Fring attempted to piggyback on Skype's network to offer Skype users the ability to set up video chats on mobile devices using their existing accounts, something Skype itself does not yet support. However, Skype retaliated by blocking Fring from working with Skype accounts, saying the company had failed to uphold its licensing agreement in relation to tapping into the Skype network and suggested the company was making Skype's brand look bad because of its poor performance.

Skype recently suffered a major outage of its own that prevented even paid desktop callers from begin able to use the service for an extended period. The availability of the basic Skype client on Android was also held up over an exclusive app deal Skype made with Verizon, which limited Skype from working with Android phones not connected to Verizon's network.

FaceTime vs proprietary networks

At the launch of FaceTime, Apple's chief executive Steve Jobs said the company would be publishing open specifications for FaceTime that would enable other companies to build interoperable video chat clients. Over the last six months, no new information about this has surfaced, but competitors have also largely failed to offer any competition in the mobile video calling arena.

Apple's FaceTime for Mac, currently in beta, may be among the first titles available in the company's new Mac App Store, suggesting the potential for Apple to shift attention toward the emerging standard and perhaps leverage the attention that will be directed at the new software download site to broaden the mindshare of FaceTime as a cross platform standard.

If Apple can successfully establish FaceTime as a popular open standard, it will solve an existing problem plaguing instant messaging systems: the fact that existing chat users need to create multiple accounts to chat with others on different chat networks (such as AIM or MSN).

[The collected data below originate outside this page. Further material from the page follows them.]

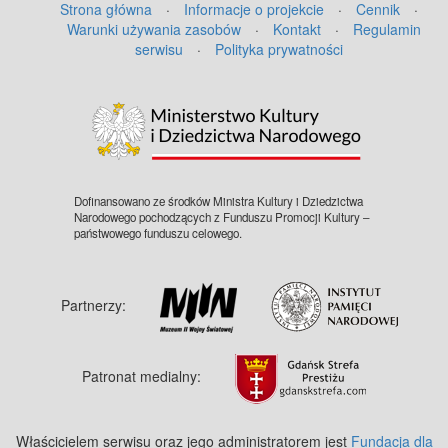
Strona główna
·
Informacje o projekcie
·
Cennik
·
Warunki używania zasobów
·
Kontakt
·
Regulamin
serwisu
·
Polityka prywatności
©
OpenStreetMap
contributors.
Dofinansowano ze środków Ministra Kultury i Dziedzictwa
Narodowego pochodzących z Funduszu Promocji Kultury –
państwowego funduszu celowego.
Partnerzy:
Patronat medialny:
Właścicielem serwisu oraz jego administratorem jest
Fundacja dla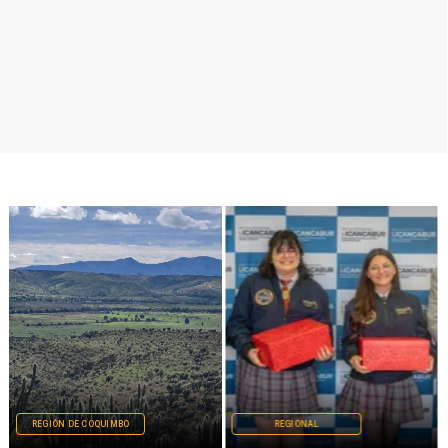
REGIÓN DE COQUIMBO
REGIONAL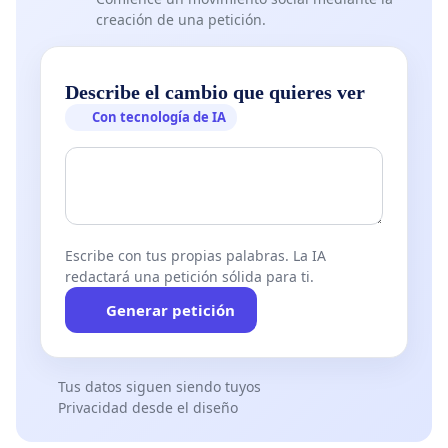
creación de una petición.
Describe el cambio que quieres ver
Con tecnología de IA
Escribe con tus propias palabras. La IA
redactará una petición sólida para ti.
Generar petición
Tus datos siguen siendo tuyos
Privacidad desde el diseño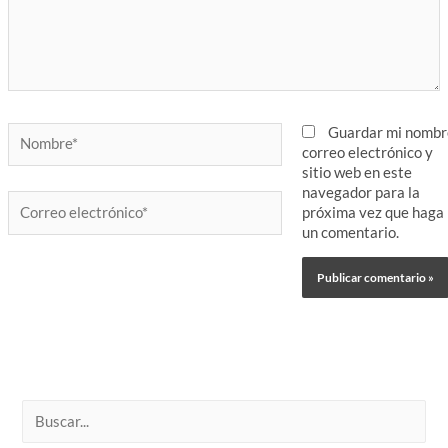
Nombre*
Guardar mi nombr
correo electrónico y
sitio web en este
navegador para la
Correo
próxima vez que haga
electrónico*
un comentario.
B
u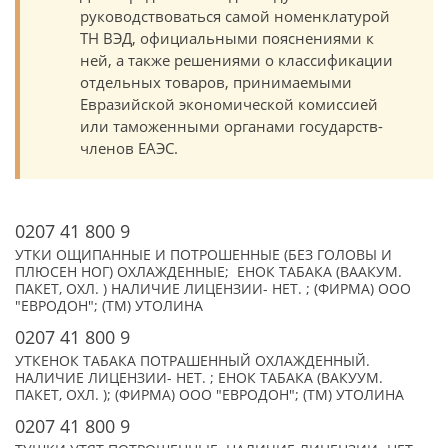
руководствоваться самой номенклатурой
ТН ВЭД, официальными пояснениями к
ней, а также решениями о классификации
отдельных товаров, принимаемыми
Евразийской экономической комиссией
или таможенными органами государств-
членов ЕАЭС.
0207 41 800 9
УТКИ ОЩИПАННЫЕ И ПОТРОШЕННЫЕ (БЕЗ ГОЛОВЫ И
ПЛЮСЕН НОГ) ОХЛАЖДЕННЫЕ; ЕНОК ТАБАКА (ВААКУМ.
ПАКЕТ, ОХЛ. ) НАЛИЧИЕ ЛИЦЕНЗИИ- НЕТ. ; (ФИРМА) ООО
"ЕВРОДОН"; (TM) УТОЛИНА
0207 41 800 9
УТКЕНОК ТАБАКА ПОТРАШЕННЫЙ ОХЛАЖДЕННЫЙ.
НАЛИЧИЕ ЛИЦЕНЗИИ- НЕТ. ; ЕНОК ТАБАКА (ВАКУУМ.
ПАКЕТ, ОХЛ. ); (ФИРМА) ООО "ЕВРОДОН"; (TM) УТОЛИНА
0207 41 800 9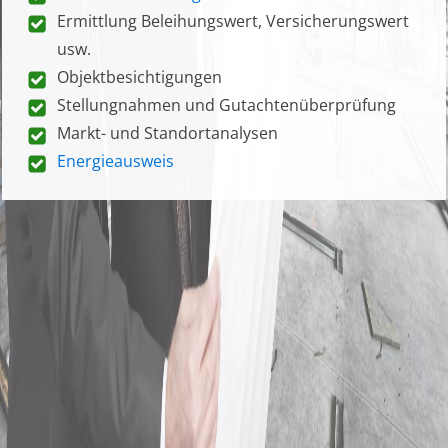
Ermittlung Beleihungswert, Versicherungswert
usw.
Objektbesichtigungen
Stellungnahmen und Gutachtenüberprüfung
Markt- und Standortanalysen
Energieausweis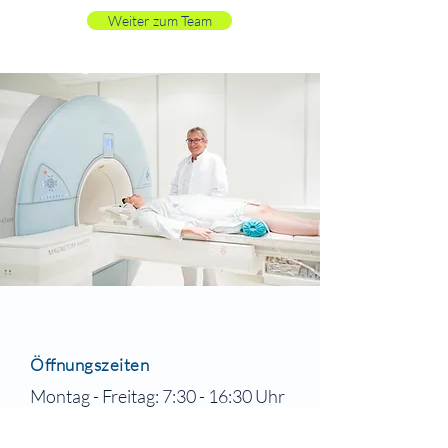
Weiter zum Team
Öffnungszeiten
Montag - Freitag: 7:30 - 16:30 Uhr
und nach Vereinbarung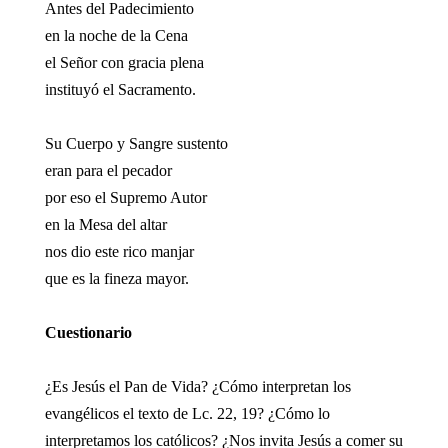
Antes del Padecimiento
en la noche de la Cena
el Señor con gracia plena
instituyó el Sacramento.
Su Cuerpo y Sangre sustento
eran para el pecador
por eso el Supremo Autor
en la Mesa del altar
nos dio este rico manjar
que es la fineza mayor.
Cuestionario
¿Es Jesús el Pan de Vida? ¿Cómo interpretan los
evangélicos el texto de Lc. 22, 19? ¿Cómo lo
interpretamos los católicos? ¿Nos invita Jesús a comer su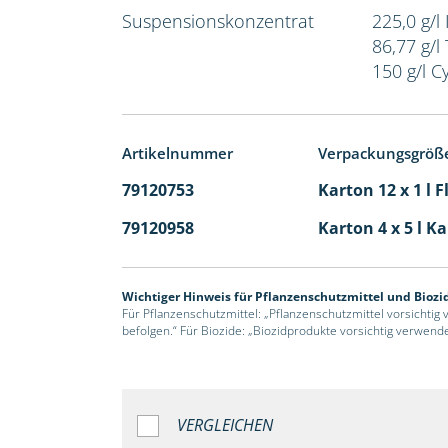
Suspensionskonzentrat
225,0 g/l 
86,77 g/l
150 g/l C
Artikelnummer
Verpackungsgröß
79120753
Karton 12 x 1 l 
79120958
Karton 4 x 5 l K
Wichtiger Hinweis für Pflanzenschutzmittel und Biozi
Für Pflanzenschutzmittel: „Pflanzenschutzmittel vorsichtig
befolgen.“ Für Biozide: „Biozidprodukte vorsichtig verwend
VERGLEICHEN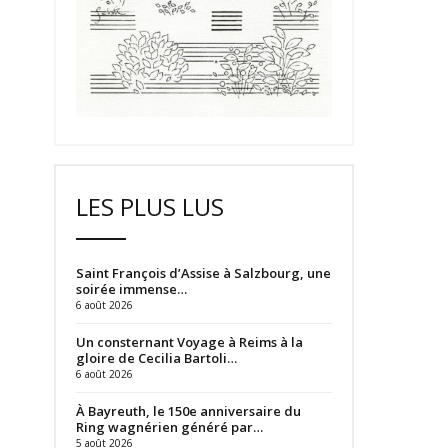
LES PLUS LUS
Saint François d’Assise à Salzbourg, une
soirée immense…
6 août 2026
Un consternant Voyage à Reims à la
gloire de Cecilia Bartoli…
6 août 2026
À Bayreuth, le 150e anniversaire du
Ring wagnérien généré par…
5 août 2026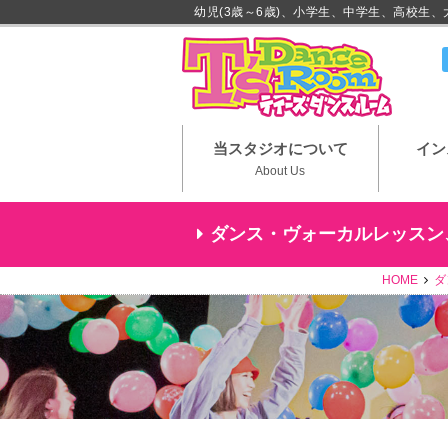
幼児(3歳～6歳)、小学生、中学生、高校生
川崎市
当スタジオについて
イン
About Us
ダンス・ヴォーカルレッスン
HOME
ダ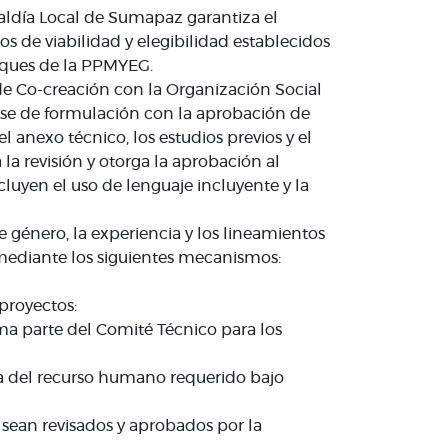
aldía Local de Sumapaz garantiza el
s de viabilidad y elegibilidad establecidos
foques de la PPMYEG.
 de Co-creación con la Organización Social
 fase de formulación con la aprobación de
 anexo técnico, los estudios previos y el
a la revisión y otorga la aprobación al
cluyen el uso de lenguaje incluyente y la
género, la experiencia y los lineamientos
) mediante los siguientes mecanismos:
 proyectos:
rma parte del Comité Técnico para los
ida del recurso humano requerido bajo
 sean revisados y aprobados por la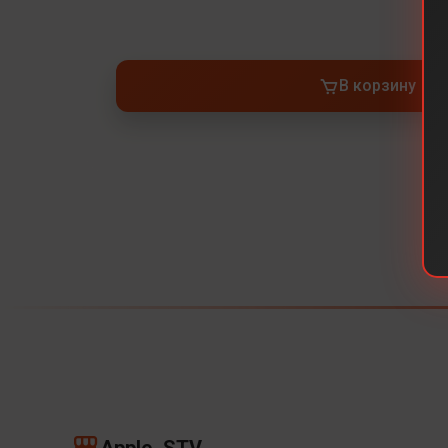
В корзину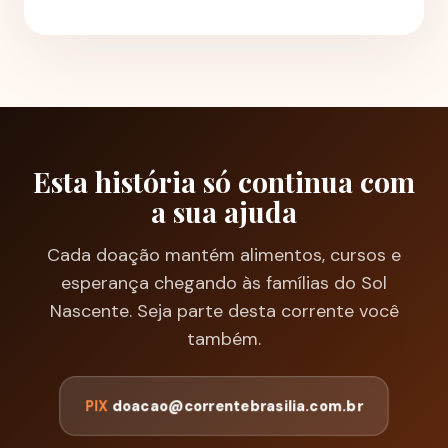
Esta história só continua com
a sua ajuda
Cada doação mantém alimentos, cursos e
esperança chegando às famílias do Sol
Nascente. Seja parte desta corrente você
também.
PIX
doacao@correntebrasilia.com.br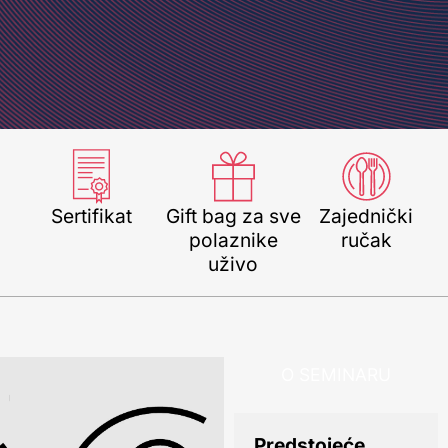
Sertifikat
Gift bag za sve
Zajednički
polaznike
ručak
uživo
O SEMINARU
Predstojeće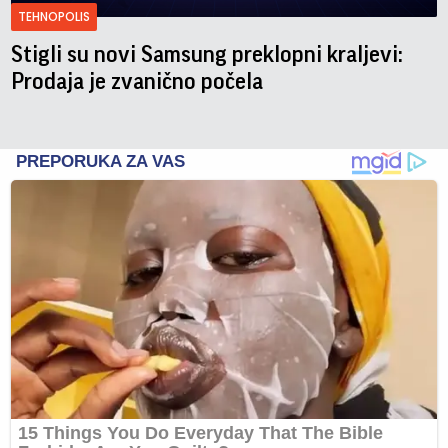
TEHNOPOLIS
Stigli su novi Samsung preklopni kraljevi:
Prodaja je zvanično počela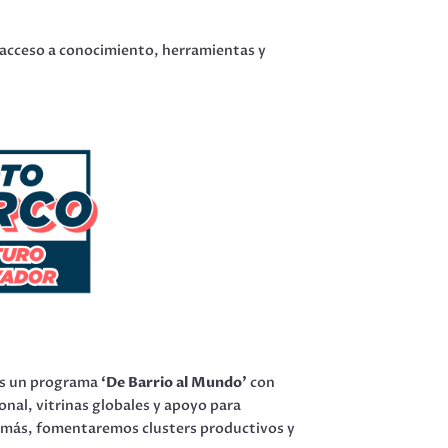
es acceso a conocimiento, herramientas y
os un programa
‘De Barrio al Mundo’
con
ional, vitrinas globales y apoyo para
demás, fomentaremos clusters productivos y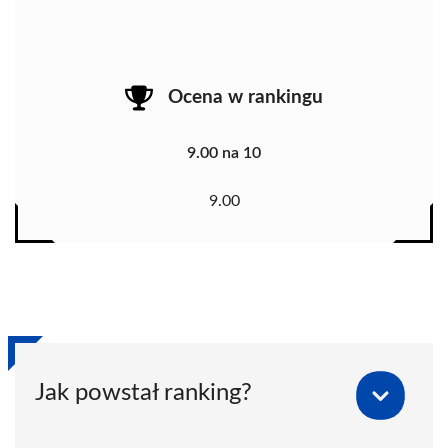
Ocena w rankingu
9.00 na 10
9.00
Jak powstał ranking?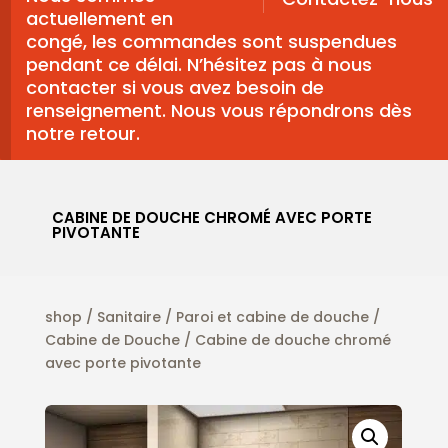
actuellement en
congé, les commandes sont suspendues
pendant ce délai. N’hésitez pas à nous
contacter si vous avez besoin de
renseignement. Nous vous répondrons dès
notre retour.
CABINE DE DOUCHE CHROMÉ AVEC PORTE
PIVOTANTE
shop
/
Sanitaire
/
Paroi et cabine de douche
/
Cabine de Douche
/ Cabine de douche chromé
avec porte pivotante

A similar use of open standards has enabled email users to trade messages with other users on different email servers made by various vendors with few interoperability problems. Apple's iChat and Google's GTalk have been pushing open IM using the open XMPP standard, but Apple is the only company taking a leading role in pushing open video chat using an extension of many of the same open standards.

Skype made an early comment supportive of FaceTime, but it appears that the company intended to mean that it would bring Skype video chat to iPhone 4, rather than incorporate FaceTime-compatible calls in Skype. The latter would bypass Skype's proprietary network, which represents most of the company's value. Skype's network isn't open, but reportedly uses a distributed P2P-like network for arranging calls between its users while FaceTime uses conventional point-to-point links, offering little apparent room for combining the two together in any sort of partnership.